We occasionally provide excerpts from The Great American Car Wash Story. Former ICA Executive Director Gus Trantham and veteran commercial writer John Beck wrote this book in 1994. It represents the most complete history we have found of the industry in North America. Enjoy.
The peregrinations of James Hill’s horseless carriage around Fleetwood must have stimulated many ideas in the heads of some of the very town fathers who banned his vehicle from the streets of the town, for Fleetwood was soon to become the home of a company that was to make custom car bodies for some of the greats in show business as well as many others in the upper crust.
Fleetwood is located in Berks County, Pennsylvania, which attracted many early settlers of German extraction who became known as the Pennsylvania Dutch with a reputation as careful craftsman who took pride in the perfection of their work.
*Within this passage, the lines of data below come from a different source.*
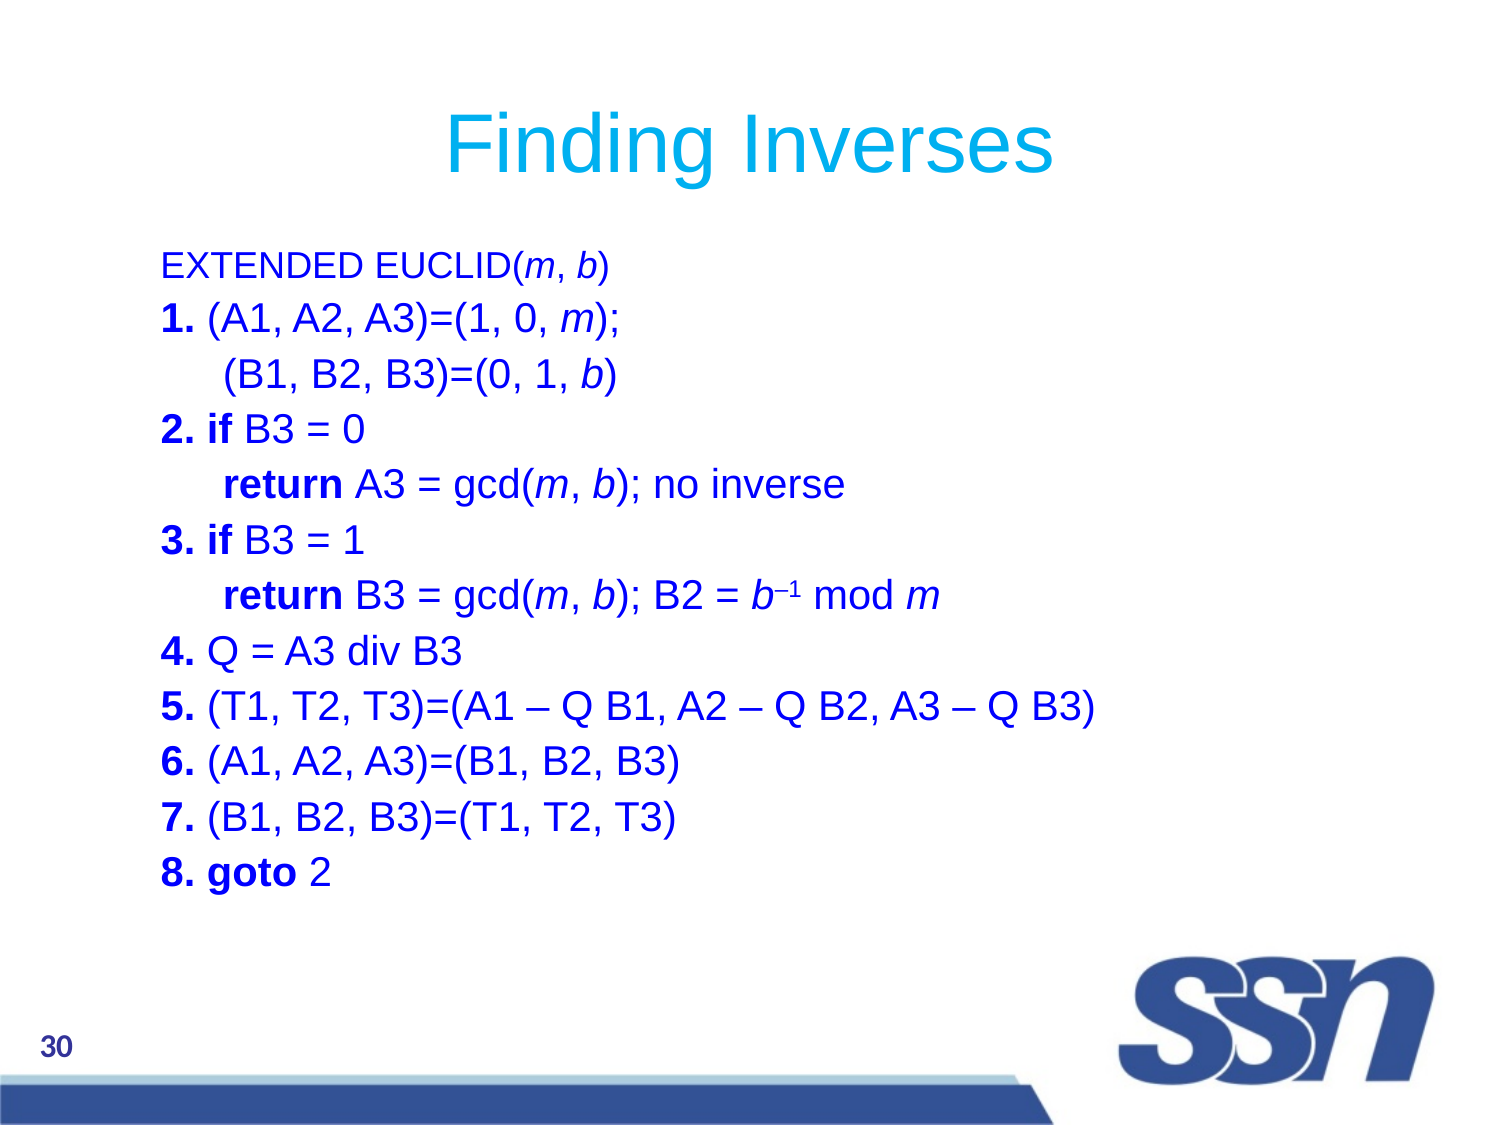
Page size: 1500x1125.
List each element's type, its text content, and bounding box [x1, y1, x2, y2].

picture [0, 913, 1500, 1125]
text_box Finding Inverses [74, 45, 1425, 233]
text_box EXTENDED EUCLID(m, b) 1. (A1, A2, A3)=(1, 0, m); (B1, B2, B3)=(0, 1, b) 2. if B3 = 0 return A3 = gcd(m, b); no inverse 3. if B3 = 1 return B3 = gcd(m, b); B2 = b–1 mod m 4. Q = A3 div B3 5. (T1, T2, T3)=(A1 – Q B1, A2 – Q B2, A3 – Q B3) 6. (A1, A2, A3)=(B1, B2, B3) 7. (B1, B2, B3)=(T1, T2, T3) 8. goto 2 [70, 238, 1421, 973]
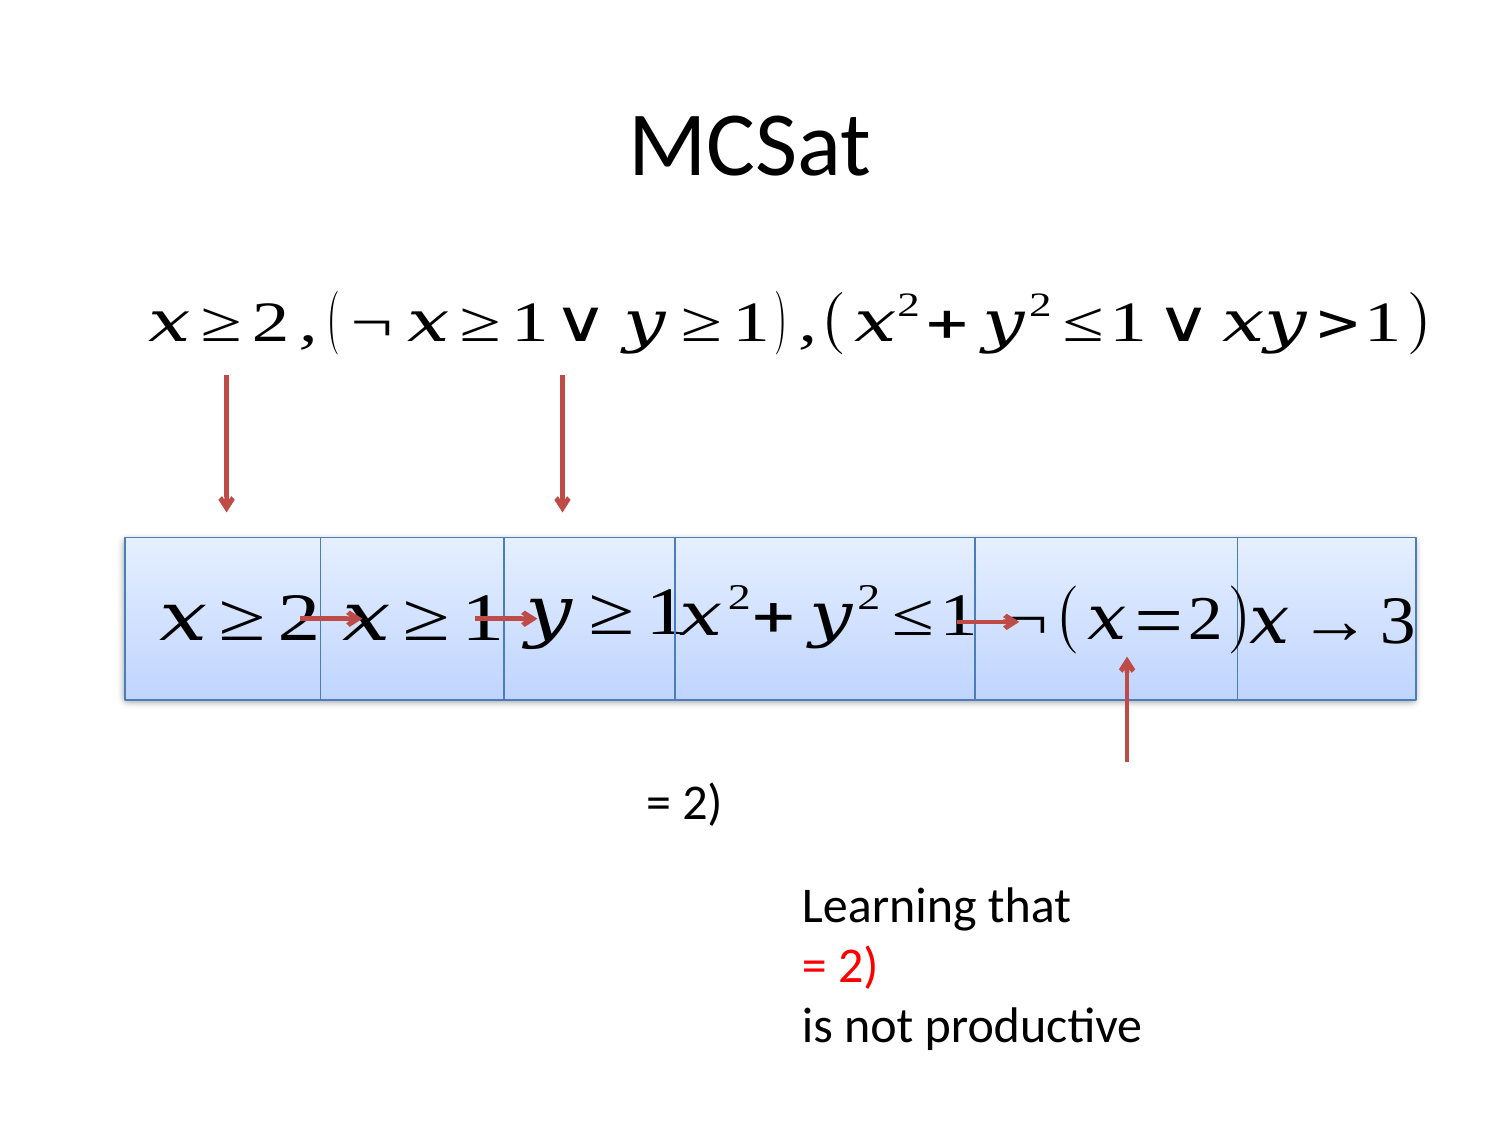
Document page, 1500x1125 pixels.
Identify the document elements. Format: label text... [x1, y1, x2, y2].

title MCSat [74, 44, 1426, 233]
text_box [976, 537, 1237, 701]
text_box [1238, 537, 1417, 701]
text_box [321, 537, 503, 701]
text_box [505, 537, 674, 701]
text_box [124, 537, 320, 701]
text_box [676, 537, 974, 701]
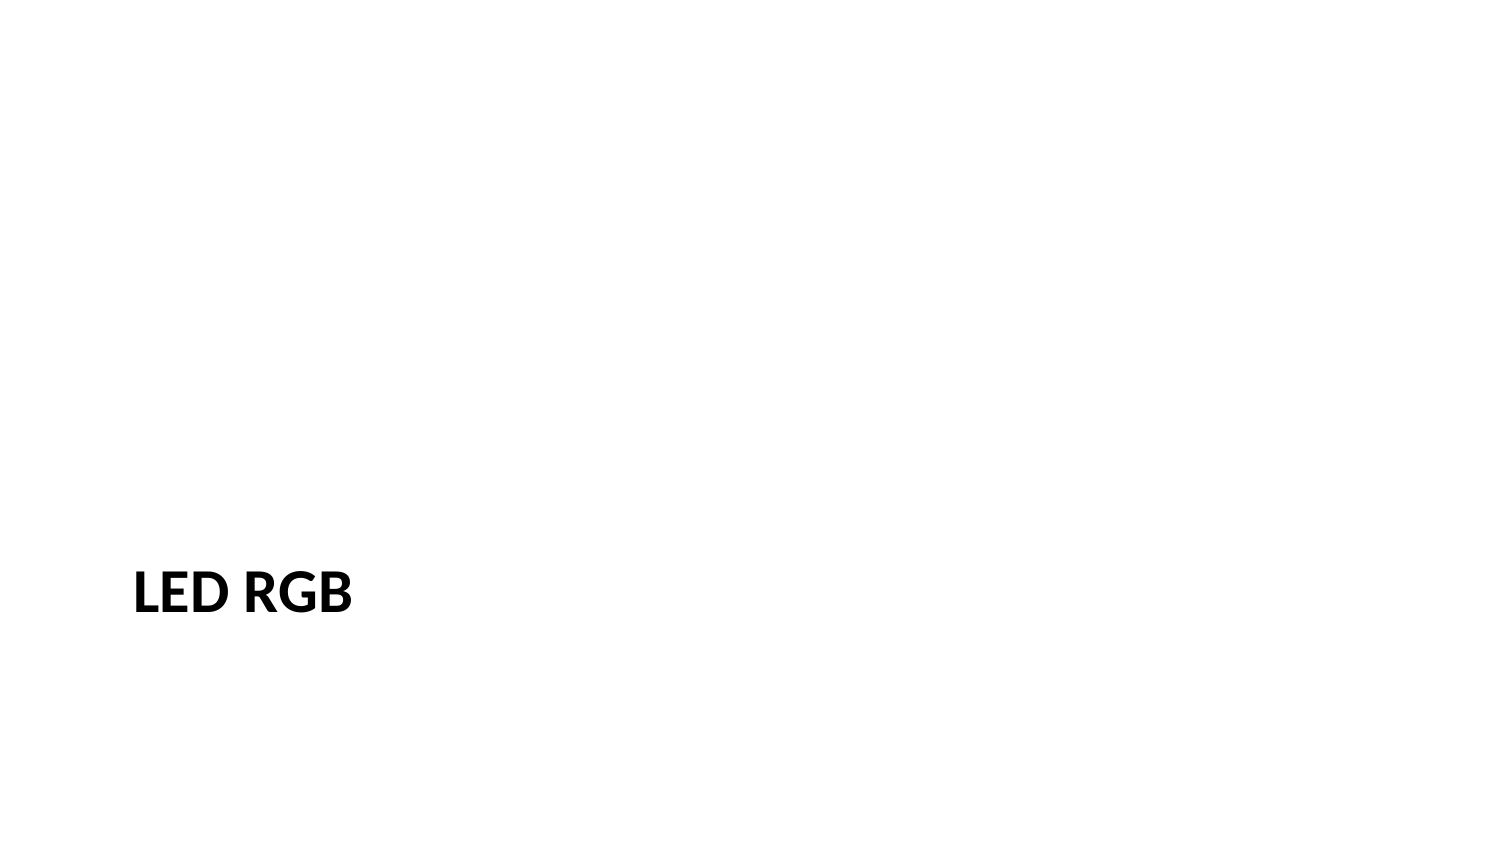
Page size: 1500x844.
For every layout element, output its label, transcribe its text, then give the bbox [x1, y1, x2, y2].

title LED RGB [118, 542, 1394, 710]
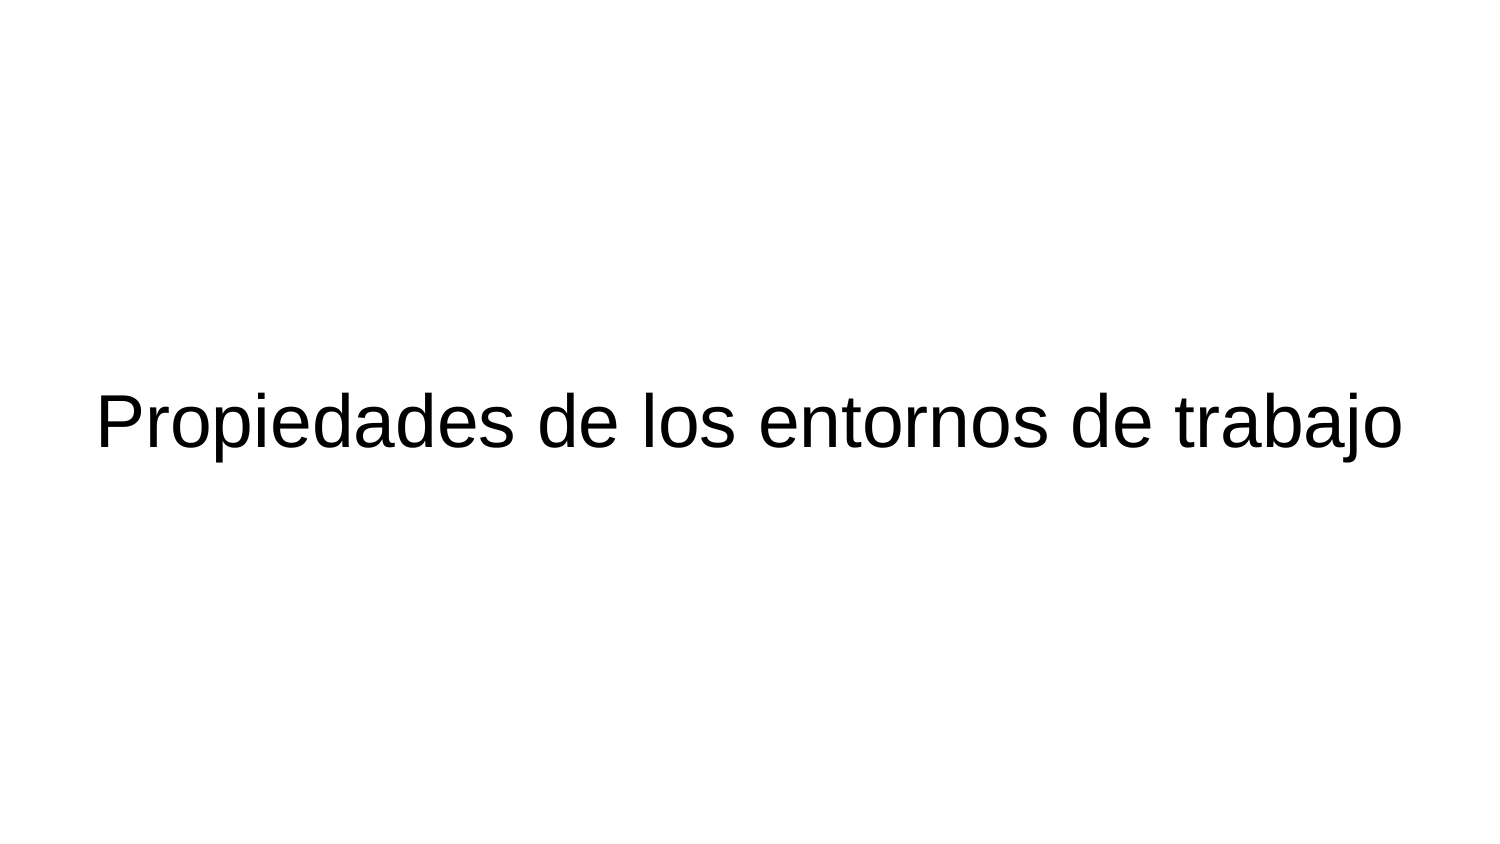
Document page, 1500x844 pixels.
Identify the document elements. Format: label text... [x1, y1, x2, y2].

title Propiedades de los entornos de trabajo [51, 352, 1449, 491]
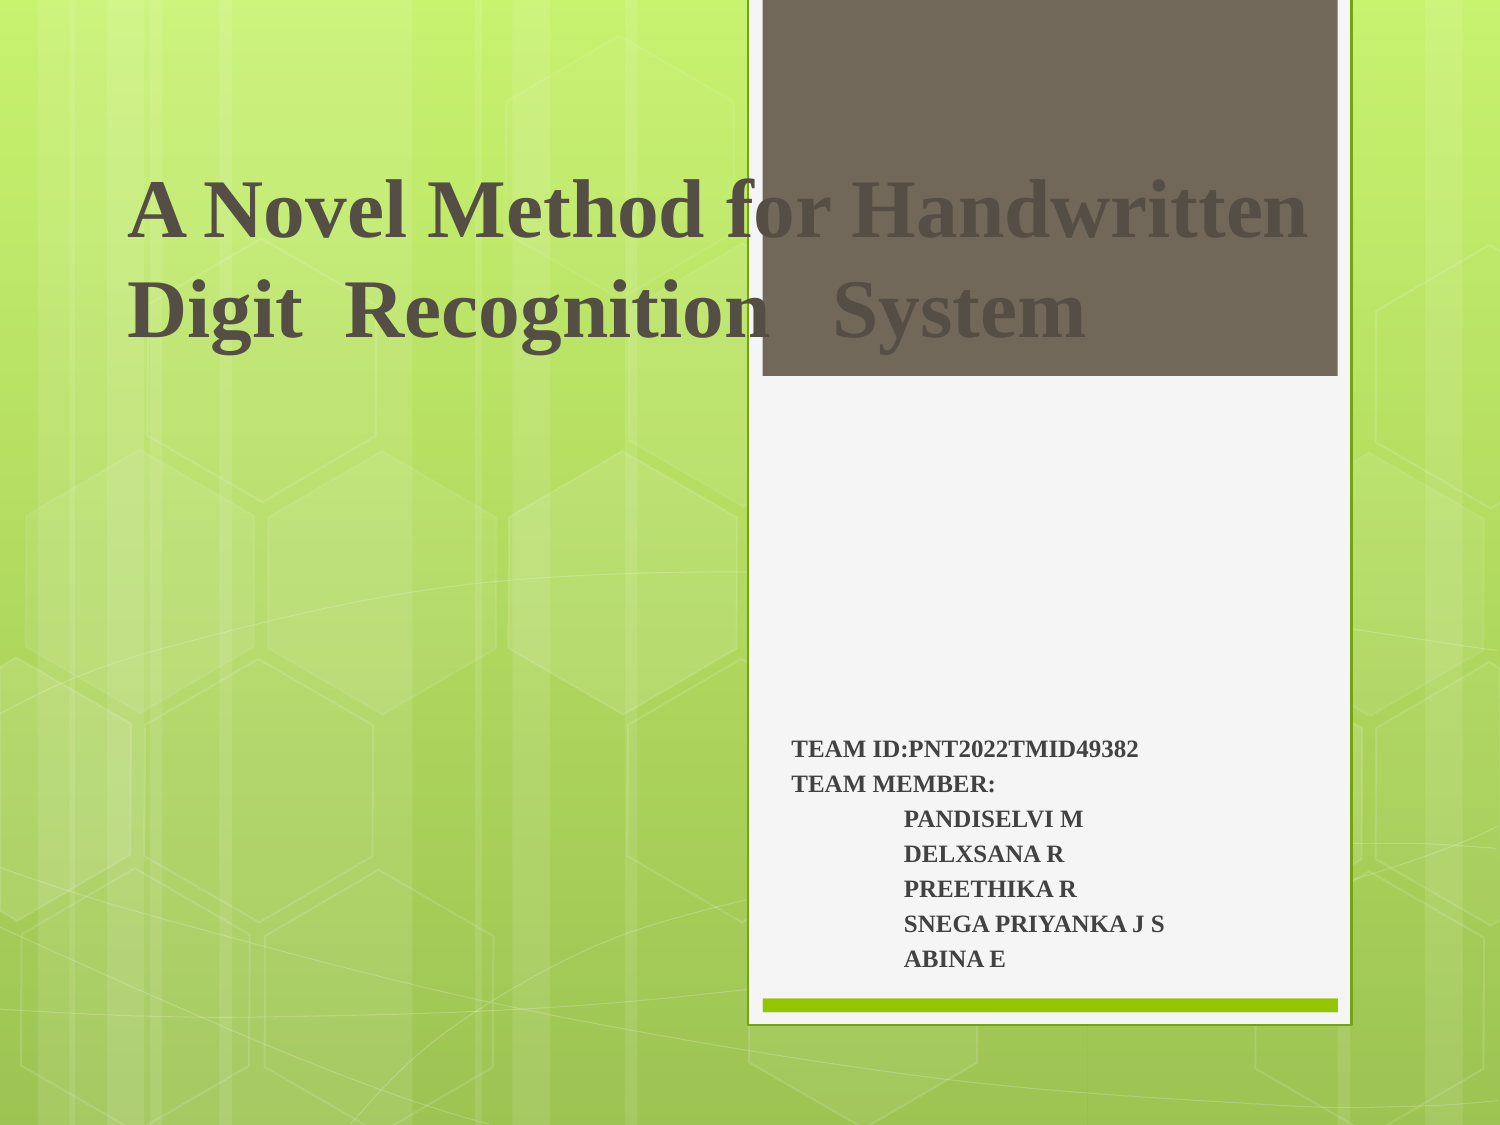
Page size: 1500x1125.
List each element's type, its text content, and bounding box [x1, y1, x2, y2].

The turn of the century found many of these Pennsylvania Dutch working in vehicle factories in such towns as Reading, Hamburg, Boyertown … and Fleetwood. These factories produced many fine cars, such as the Daniels, the Dile, the SGV, the Acme, the Duryea “Buggyaut” and others known only to antique-car lovers.
The Duryea brothers, who established their plant in Reading, are credited with having produced the first truly manufactured cars in the United States after having invented the spray carburetor and adopted the first pneumatic tires.
But of particular interest to car wash operators would be the way the Fleetwood Metal Body Company was founded in 1909 to make custom cars built around chassis and engines carrying what were to become some of the greatest names in automobile history: names such as Packard, Rolls-Royce, Lincoln, Dusenberg, Mercedes-Benz and Isotta-Fraschini.
Needless to say, the people who ordered these custom-built Fleetwood cars were in the clover. People such as Andrew Carnegie and the Vanderbilts as well as many of the royalty from overseas. In this country, especially, many Fleetwoods were ordered by Hollywood movie stars such as the great Theda Bara, the ever-popular Mary Pickford and Rudolph Valentino the magnificent lover, to name a few. This generated a great deal of publicity for the Fleetwood name and helped to launch a Hollywood mania for luxurious automobiles.
Needless to say, these Fleetwood cars were considered by many to be the best in the world, using as they did the finest engines, the richest leathers, the best suspension systems, the most luxurious of fabrics, the most meticulous craftsmanship available.
Such vehicles likewise demanded the best in car care, and it may well be that the care demanded by the Hollywood stars in having their cars washed may have played a key role in popularizing car washing as a professional service.